Start of TEXT EXCERPT

On a 12(b)(6) motion, “a district court should grant leave to amend even if no request to amend the pleading was made, unless it determines that the pleading could not possibly be cured by the allegation of other facts.” Cook, Perkiss & Liehe v. N. Cal. Collection Serv., 911 F.2d 242, 247 (9th Cir. 1990). However, where the facts are not in dispute, and the sole issue is whether there is liability as a matter of substantive law, the court may deny leave to amend. Albrecht v. Lund, 845 F.2d 193, 195-96 (9th Cir. 1988).
A. Siegel's re-pled national FCA claims (counts 1 and 2).
Siegel's third consolidated complaint includes additional factual allegations in an effort to revive her national FCA claims. Sigel alleges that NNI engaged in a nationwide scheme to unlawfully market NovoSeven to a vulnerable patient population for unapproved, dangerous uses, violating the FCA and state analogs. Dkt. 270. She argues that NNI did so using an aggressive, multi-pronged business plan designed to maintain its market share, to take market share from FEIBA, and expand the market for NovoSeven by increasing dose size and frequency. Dkt. 270 at 3-4. She alleges that through misrepresentations, off-label promotions, kickbacks, beneficiary inducements, and the submission of non-reimbursable claims, NNI violated two sections of the FCA.
Count One asserts that NNI violated 31 U.S.C. § 3729(a)(1)(A) by knowingly presenting or causing to be presented a false or fraudulent claims for payment or approval. Dkt. 270 at 87-88. Count Two asserts that NNI violated 31 U.S.C. § 3729(a)(1)(B) by knowingly making, using, or causing to be made or used, false records or statements material to a false or fraudulent claim. Dkt. 270 at 88-89.
The “essential elements” of an FCA claim are:
(1) A false statement or fraudulent course of conduct,
(2) made with the scienter,
(3) that was material, causing
(4) the government to pay out money or forfeit moneys due.See Dkt. 281 at 12 (citing United States ex rel. Campie v. Gilead Scis., Inc., 862 F.3d 890, 899 (9th Cir. 2017) (quoting United States ex rel. Hendow v. Univ. of Phx., 461 F.3d 1166, 1174 (9th Cir. 2006)). An actual false claim is the sine qua non of an FCA violation. U.S. ex rel. Cafasso v. Gen. Dynamics C4 Sys., Inc., 637 F.3d 1047, 1055 (9th Cir. 2011) (quoting United States ex rel. Aflatooni v. Kitsap Physicians Serv., 314 F.3d 995, 997 (9th Cir. 2002)).
Rule 9(b)'s heightened pleading standard applies to FCA actions. United States ex rel. Bly-Magee v. California, 236 F.3d 1014, 1018 (9th Cir. 2001). Rule 9(b) requires a party alleging fraud to “state with particularity the circumstances constituting fraud.” Fed.R.Civ.P. 9(b). To comply with Rule 9(b), allegations of fraud must state the “who, what, when, where, and how” of the misconduct. Yess v. Ciba-Geigly Corp., 317 F.3d 1097, 1106 (9th Cir. 2003). An FCA plaintiff/relator is not required to identify representative false claims to support every allegation; rather, in the Ninth Circuit “it is sufficient to allege ‘particular' details of a scheme to submit false claims paired with reliable indicia that lead to a strong inference that claims were actually submitted.” United States ex rel. Ebeid v. Lungwitz, 616 F.3d 993, 998-99 (9th Cir. 2010) (bolded emphasis added). Nevertheless, the allegations “must be specific enough to give defendants notice of the particular misconduct which is alleged to constitute the fraud charged so that they can defend against the charge and not just deny that they have done anything wrong.” Bly-Magee, 236 F.3d at 1019.

End of TEXT EXCERPT
Start of SUPPLIED INFORMATION

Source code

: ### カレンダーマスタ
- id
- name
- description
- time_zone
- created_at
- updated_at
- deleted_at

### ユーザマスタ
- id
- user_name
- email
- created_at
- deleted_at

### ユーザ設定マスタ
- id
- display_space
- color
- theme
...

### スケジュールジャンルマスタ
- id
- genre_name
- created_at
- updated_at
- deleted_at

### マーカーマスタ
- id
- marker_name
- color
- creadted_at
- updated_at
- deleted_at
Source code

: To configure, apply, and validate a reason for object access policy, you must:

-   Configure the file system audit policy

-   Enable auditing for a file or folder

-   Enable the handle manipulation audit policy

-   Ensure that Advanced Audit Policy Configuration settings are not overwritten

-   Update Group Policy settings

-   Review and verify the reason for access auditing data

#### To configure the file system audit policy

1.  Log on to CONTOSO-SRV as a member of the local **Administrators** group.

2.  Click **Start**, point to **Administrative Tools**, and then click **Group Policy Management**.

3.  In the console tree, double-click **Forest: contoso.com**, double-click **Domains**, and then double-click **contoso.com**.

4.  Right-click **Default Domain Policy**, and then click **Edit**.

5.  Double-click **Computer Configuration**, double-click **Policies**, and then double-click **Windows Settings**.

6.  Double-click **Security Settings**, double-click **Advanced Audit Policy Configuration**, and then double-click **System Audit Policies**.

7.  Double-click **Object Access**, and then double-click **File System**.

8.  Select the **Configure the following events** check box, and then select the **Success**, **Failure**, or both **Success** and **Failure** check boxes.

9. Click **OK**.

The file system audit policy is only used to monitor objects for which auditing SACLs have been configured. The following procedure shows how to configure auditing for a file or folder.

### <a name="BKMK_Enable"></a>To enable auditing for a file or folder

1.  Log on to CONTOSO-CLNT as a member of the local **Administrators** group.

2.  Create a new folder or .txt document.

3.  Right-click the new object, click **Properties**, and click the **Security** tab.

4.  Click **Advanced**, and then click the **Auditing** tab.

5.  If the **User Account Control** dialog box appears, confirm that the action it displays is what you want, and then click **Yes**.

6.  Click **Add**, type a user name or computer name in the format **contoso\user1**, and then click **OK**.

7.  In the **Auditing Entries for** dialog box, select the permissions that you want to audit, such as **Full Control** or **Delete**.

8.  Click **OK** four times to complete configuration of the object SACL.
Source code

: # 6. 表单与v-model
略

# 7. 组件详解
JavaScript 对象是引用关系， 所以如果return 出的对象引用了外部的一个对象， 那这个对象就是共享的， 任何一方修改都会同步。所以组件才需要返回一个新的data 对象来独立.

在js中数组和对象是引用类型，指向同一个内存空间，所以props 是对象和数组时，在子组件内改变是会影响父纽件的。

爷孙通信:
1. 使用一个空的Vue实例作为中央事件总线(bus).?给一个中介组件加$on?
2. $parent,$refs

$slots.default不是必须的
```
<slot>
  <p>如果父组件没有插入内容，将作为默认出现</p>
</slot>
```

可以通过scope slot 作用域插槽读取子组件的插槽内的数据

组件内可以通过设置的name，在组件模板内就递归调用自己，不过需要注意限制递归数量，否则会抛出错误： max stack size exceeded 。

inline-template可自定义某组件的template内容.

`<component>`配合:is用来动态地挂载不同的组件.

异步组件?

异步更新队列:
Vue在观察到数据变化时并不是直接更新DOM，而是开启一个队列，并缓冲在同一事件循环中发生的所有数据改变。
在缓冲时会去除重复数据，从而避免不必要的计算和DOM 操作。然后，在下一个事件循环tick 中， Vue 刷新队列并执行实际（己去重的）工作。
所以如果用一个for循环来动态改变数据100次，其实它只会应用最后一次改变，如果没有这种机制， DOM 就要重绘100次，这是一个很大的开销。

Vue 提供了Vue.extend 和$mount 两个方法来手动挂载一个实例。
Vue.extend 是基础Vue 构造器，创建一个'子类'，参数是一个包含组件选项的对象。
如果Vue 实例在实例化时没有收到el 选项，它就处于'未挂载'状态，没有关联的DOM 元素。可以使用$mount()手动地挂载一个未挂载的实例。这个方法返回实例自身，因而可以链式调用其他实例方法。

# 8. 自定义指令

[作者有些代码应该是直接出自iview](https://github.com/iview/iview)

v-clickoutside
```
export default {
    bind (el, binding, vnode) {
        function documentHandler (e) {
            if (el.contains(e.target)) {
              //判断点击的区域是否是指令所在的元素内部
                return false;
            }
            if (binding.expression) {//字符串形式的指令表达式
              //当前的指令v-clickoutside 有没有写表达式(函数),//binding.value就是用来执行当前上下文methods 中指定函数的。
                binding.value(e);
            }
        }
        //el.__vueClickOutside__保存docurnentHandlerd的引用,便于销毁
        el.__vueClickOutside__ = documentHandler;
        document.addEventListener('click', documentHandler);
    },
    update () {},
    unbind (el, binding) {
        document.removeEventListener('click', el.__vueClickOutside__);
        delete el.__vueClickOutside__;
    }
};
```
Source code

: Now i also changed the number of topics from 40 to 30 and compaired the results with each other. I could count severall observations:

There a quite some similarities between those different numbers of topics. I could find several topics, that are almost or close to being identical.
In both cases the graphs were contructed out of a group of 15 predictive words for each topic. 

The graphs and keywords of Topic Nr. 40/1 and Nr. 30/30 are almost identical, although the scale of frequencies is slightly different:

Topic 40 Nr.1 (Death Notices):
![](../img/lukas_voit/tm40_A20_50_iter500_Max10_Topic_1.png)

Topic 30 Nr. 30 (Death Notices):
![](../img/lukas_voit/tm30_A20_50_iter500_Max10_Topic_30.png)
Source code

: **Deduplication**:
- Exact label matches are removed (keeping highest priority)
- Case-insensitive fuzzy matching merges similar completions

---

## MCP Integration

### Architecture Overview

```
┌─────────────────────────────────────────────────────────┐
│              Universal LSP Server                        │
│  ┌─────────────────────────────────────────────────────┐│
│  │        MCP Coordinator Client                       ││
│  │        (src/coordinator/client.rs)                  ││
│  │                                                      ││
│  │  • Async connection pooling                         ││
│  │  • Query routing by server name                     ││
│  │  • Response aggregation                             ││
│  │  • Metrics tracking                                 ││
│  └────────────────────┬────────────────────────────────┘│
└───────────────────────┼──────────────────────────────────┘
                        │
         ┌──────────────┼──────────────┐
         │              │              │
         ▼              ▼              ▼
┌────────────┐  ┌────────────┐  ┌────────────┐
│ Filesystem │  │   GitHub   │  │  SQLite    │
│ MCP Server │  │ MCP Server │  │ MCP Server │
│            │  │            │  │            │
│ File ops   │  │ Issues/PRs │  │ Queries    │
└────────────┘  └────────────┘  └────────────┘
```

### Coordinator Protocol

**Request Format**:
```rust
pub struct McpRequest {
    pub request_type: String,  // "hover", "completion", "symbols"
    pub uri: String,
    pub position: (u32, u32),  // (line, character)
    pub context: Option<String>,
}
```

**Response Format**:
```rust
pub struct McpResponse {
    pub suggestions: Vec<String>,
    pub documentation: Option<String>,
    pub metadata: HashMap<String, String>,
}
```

End of SUPPLIED INFORMATION

| REQUIRED ACTION 1 |
Using the court excerpt on Siegel's FCA claims, list each of the "essential elements" of an FCA claim as the excerpt gives them.
| REQUIRED ACTION 2 |
Continue the court excerpt on Siegel's FCA claims from the point where it stops, before the material.

| OUTPUT 1 |
1. A false statement or fraudulent course of conduct
2. made with the scienter
3. that was material, causing
4. the government to pay out money or forfeit moneys due

| OUTPUT 2 |
Thus, NNI correctly contends that to state a plausible claim, an FCA plaintiff must specifically plead that the defendant knowingly submitted a materially false claim, which caused the government to pay money. Dkt. 276 at 8 (citing Integra Med Analytics LLC v. Providence Health & Servs., 854 Fed.Appx. 840, 843 (9th Cir. 2021)). NNI's motion to dismiss is based primarily on its argument that, while Siegel's new factual allegations may augment her claim that there was a fraudulent scheme, they do little (and not enough) to establish that a false claim was submitted on behalf of a patient in Delaware, Indiana, or anywhere other than Washington.
The issues are addressed in turn.
1. Siegel's detailed allegations about off-label marketing do not establish that a false claim was submitted.
NNI argues that Siegel's five new allegations about her own observations and experiences as an employee fail to supply the missing link between the alleged scheme and the resulting submittal of a false claim because they are “wholly unrelated” to any interactions with any hemophilia patient or with any provider who is alleged to have prescribed NovoSeven. Dkt. 276 at 12.
First, Siegel's new pleading includes a detailed description of the binders and medical articles containing “off label marketing messages” the company's Medical Science Liaisons brought to Thomas Jefferson University's Hemophilia and Thrombosis Center while she was its director. Dkt. 270 at 50. NNI argues that Siegel does not allege that these efforts caused any physician to prescribe NovoSeven for any use, to any patient, or that any claim for any prescription was submitted to Medicare. Dkt. 276 at 1213.
Second, Siegel alleges that, while she was at Thomas Jefferson, NNI sales representative Linda Fenlin asked her to “find a use of NovoSeven for one of [Siegel's] patients” so that a case report could be “ghost written” (and published). Dkt. 270 at 50. NNI argues that Siegel does not allege, as she must, that as a result, she prescribed NovoSeven for off-label use for any patient, or that, as a result of that, any claim for payment was submitted to Medicare.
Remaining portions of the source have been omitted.